As the beginning of the next US Supreme Court term nears, one case in particular has caught our attention, as the question presented asks whether state courts have jurisdiction over certain securities class actions. The case before the Supreme Court that will hopefully decide the matter is Cyan v. Beaver County Employees Retirement Fund. The ultimate question is—will the Supreme Court issue an opinion that stays the trend of plaintiffs pursuing 1933 Act cases in state court over federal court?
Soon after Cyan, Inc. filed its IPO, shareholders sued in a class action in California Superior Court, seeking remedies under the Securities Act of 1933. Cyan’s motion to dismiss the case for lack of subject matter jurisdiction was denied by the court, who said its “hands are tied” by the Ninth Circuit’s decision in Luther v. Countrywide Financial Corp., which held that state courts have concurrent jurisdiction over 1933 Act claims and a statutory removal bar required that claims filed in state court stay there. After the California Court of Appeal and the Supreme Court of California both denied Cyan’s petitions for review, Cyan sought the US Supreme Court’s review, which was granted on June 27, 2017. With oral argument set for this October, Cyan recently filed their opening brief with the Supreme Court explaining why the 1933 Act prevents class actions raising solely 1933 Act claims from being tried in state court.
By way of background, the 1933 Act historically allowed for concurrent state and federal jurisdiction over its claims, and even precluded certain claims from being removed to federal court. This ensured that plaintiffs who chose to litigate in state court could maintain their choice of forum. However, in 1995, Congress recognized the harm that was being caused by “nuisance filings” that targeted deep-pocketed defendants and made vexatious discovery requests through “abusive and meritless suits.” To protect the national economy and create uniform application of the federal securities laws, Congress enacted the Private Securities Litigation Reform Act (the “Reform Act”).
As its name suggests, the Reform Act added procedural reforms to the 1933 Act such as requiring the “most adequate plaintiff” represent the class, a mandatory stay of discovery while motions to dismiss were pending, and restrictions on attorneys’ fees and expenses. However, most of these reforms only apply to federal courts. As an unintended result, plaintiffs began filing class action suits in state court, thereby evading the reforms under the Reform Act. Once again, Congress stepped in. In 1998, Congress enacted the Securities Litigation Uniform Standards Act (SLUSA) “to prevent plaintiffs from seeking to evade the protections that Federal law provides against abusive litigation by filing suit in State, rather than in Federal, court.”

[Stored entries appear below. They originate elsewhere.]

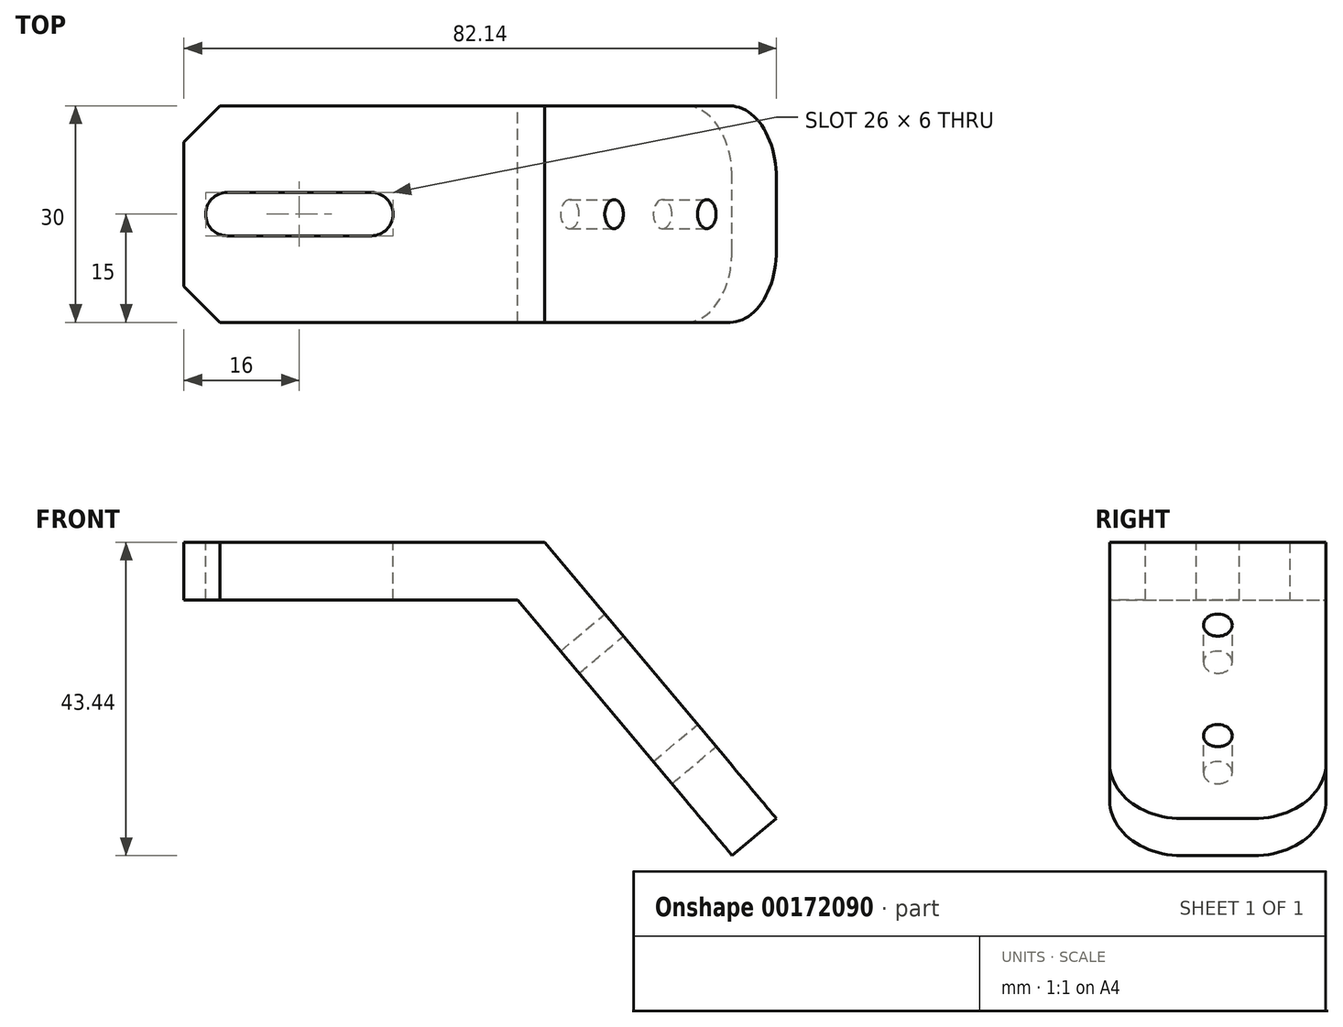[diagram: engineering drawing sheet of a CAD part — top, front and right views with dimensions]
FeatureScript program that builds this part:
annotation { "Feature Type Name" : "Feature", "Feature Type Description" : "" }
export const myFeature = defineFeature(function(context is Context, id is Id, definition is map)
    precondition{}
    {
        {
            var Q0;
            Q0=qCreatedBy(makeId("Front.planeOp"),FACE);
            var sketch = newSketch(context, id + "F0", { "sketchPlane" : qUnion([Q0])});
            skLineSegment(sketch, "E0", {"start": v(0, 0) * mm, "end": v(46.27, 0) * mm});
            skLineSegment(sketch, "E1", {"start": v(46.27, 0) * mm, "end": v(76.01, -35.44) * mm});
            skLineSegment(sketch, "E2.0", {"start": v(50, 8) * mm, "end": v(82.14, -30.3) * mm});
            skLineSegment(sketch, "E2.1", {"start": v(0, 8) * mm, "end": v(50, 8) * mm});
            skLineSegment(sketch, "E3", {"start": v(76.01, -35.44) * mm, "end": v(82.14, -30.3) * mm});
            skLineSegment(sketch, "E4", {"start": v(0, 0) * mm, "end": v(0, 8) * mm});
            skSolve(sketch);
        }
        {
            var Q0;
            Q0 = qSketchRegion(id + "F0", true);
            extrude(context, id + "F1", {"entities" : qUnion([Q0]), "endBound" : BoundingType.SYMMETRIC, "depth" : 30 * mm});
        }
        {
            var Q0;
            Q0=makeQuery(id+"F1.opExtrude","SWEPT_FACE",FACE,{"disambiguationData":[OSD([sQuery(id+"F0.wireOp",EDGE,"E2.1")])]});
            var sketch = newSketch(context, id + "F2", { "sketchPlane" : qUnion([Q0])});
            skLineSegment(sketch, "E5", {"start": v(6, 0) * mm, "end": v(26, 0) * mm});
            skArc(sketch, "E6.0.startCap", {"start": v(6, -3) * mm, "mid": v(3, 0) * mm, "end": v(6, 3) * mm});
            skArc(sketch, "E6.0.endCap", {"start": v(26, 3) * mm, "mid": v(29, 0) * mm, "end": v(26, -3) * mm});
            skLineSegment(sketch, "E6.0.left", {"start": v(6, 3) * mm, "end": v(26, 3) * mm});
            skLineSegment(sketch, "E6.0.right", {"start": v(6, -3) * mm, "end": v(26, -3) * mm});
            skSolve(sketch);
        }
        {
            var Q0;
            Q0 = qSketchRegion(id + "F2", true);
            extrude(context, id + "F3", {"entities" : qUnion([Q0]), "operationType" : NewBodyOperationType.REMOVE, "endBound" : BoundingType.THROUGH_ALL, "oppositeDirection" : true, "depth" : 25 * mm});
        }
        {
            var Q0;
            Q0=makeQuery(id+"F1.opExtrude","SWEPT_FACE",FACE,{"disambiguationData":[OSD([sQuery(id+"F0.wireOp",EDGE,"E2.0")])]});
            var sketch = newSketch(context, id + "F4", { "sketchPlane" : qUnion([Q0])});
            skPoint(sketch, "E7", {"position": v(0, -41.01) * mm});
            skPoint(sketch, "E8", {"position": v(0, -61.01) * mm});
            skSolve(sketch);
        }
        {
            var Q0;
            Q0=sQuery(id+"F4.wireOp",VERTEX,"E7");
            var Q1;
            Q1=sQuery(id+"F4.wireOp",VERTEX,"E8");
            var Q2;
            Q2=makeQuery(id+"F1.opExtrude","SWEPT_BODY",BODY,{"disambiguationData":[OSD([sQuery(id+"F0.wireOp",EDGE,"E0"),sQuery(id+"F0.wireOp",EDGE,"E1"),sQuery(id+"F0.wireOp",EDGE,"E2.0"),sQuery(id+"F0.wireOp",EDGE,"E2.1"),sQuery(id+"F0.wireOp",EDGE,"E3"),sQuery(id+"F0.wireOp",EDGE,"E4")])]});
            hole(context, id + "F5", {"style" : HoleStyle.SIMPLE, "endStyle" : HoleEndStyle.THROUGH, "holeDiameter" : 4 * mm, "locations" : qUnion([Q0, Q1]), "scope" : qUnion([Q2]), "isTappedThrough" : true});
        }
        {
            var Q0;
            Q0=makeQuery(id+"F1.opExtrude","CAP_EDGE",EDGE,{"disambiguationData":[OSD([sQuery(id+"F0.wireOp",EDGE,"E3")])],"isStart":false});
            var Q1;
            Q1=makeQuery(id+"F1.opExtrude","CAP_EDGE",EDGE,{"disambiguationData":[OSD([sQuery(id+"F0.wireOp",EDGE,"E3")])],"isStart":true});
            fillet(context, id + "F6", {"entities" : qUnion([Q0, Q1]), "radius" : 10 * mm, "tangentPropagation" : true, "allowEdgeOverflow" : false});
        }
        {
            var Q0;
            Q0=makeQuery(id+"F1.opExtrude","CAP_EDGE",EDGE,{"disambiguationData":[OSD([sQuery(id+"F0.wireOp",EDGE,"E4")])],"isStart":false});
            var Q1;
            Q1=makeQuery(id+"F1.opExtrude","CAP_EDGE",EDGE,{"disambiguationData":[OSD([sQuery(id+"F0.wireOp",EDGE,"E4")])],"isStart":true});
            chamfer(context, id + "F7", {"entities" : qUnion([Q0, Q1]), "width" : 5 * mm, "tangentPropagation" : true});
        }
    });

Yet, despite Congress’s repeated efforts to prevent such actions being litigated in state court, the Ninth Circuit held in Countrywide that state courts retained concurrent jurisdiction over actions where only 1933 Act clams were alleged and such claims could not be in removed to federal court. This decision has led to an increase in 1933 Act claims being brought into state court, contradictory decisions among district courts with respect to the removability of such claims, and inconsistent parallel proceedings in state and federal courts that are brought under different provisions, but based entirely on the same facts.
Statistically speaking, the fact that the Supreme Court granted review of Cyan suggests that it is more likely than not it will overturn the lower court’s decision and find state courts do not have subject matter jurisdiction over actions where only 1933 Act claims are brought. But only time will tell, as the briefs continue to be filed and arguments made before the Court.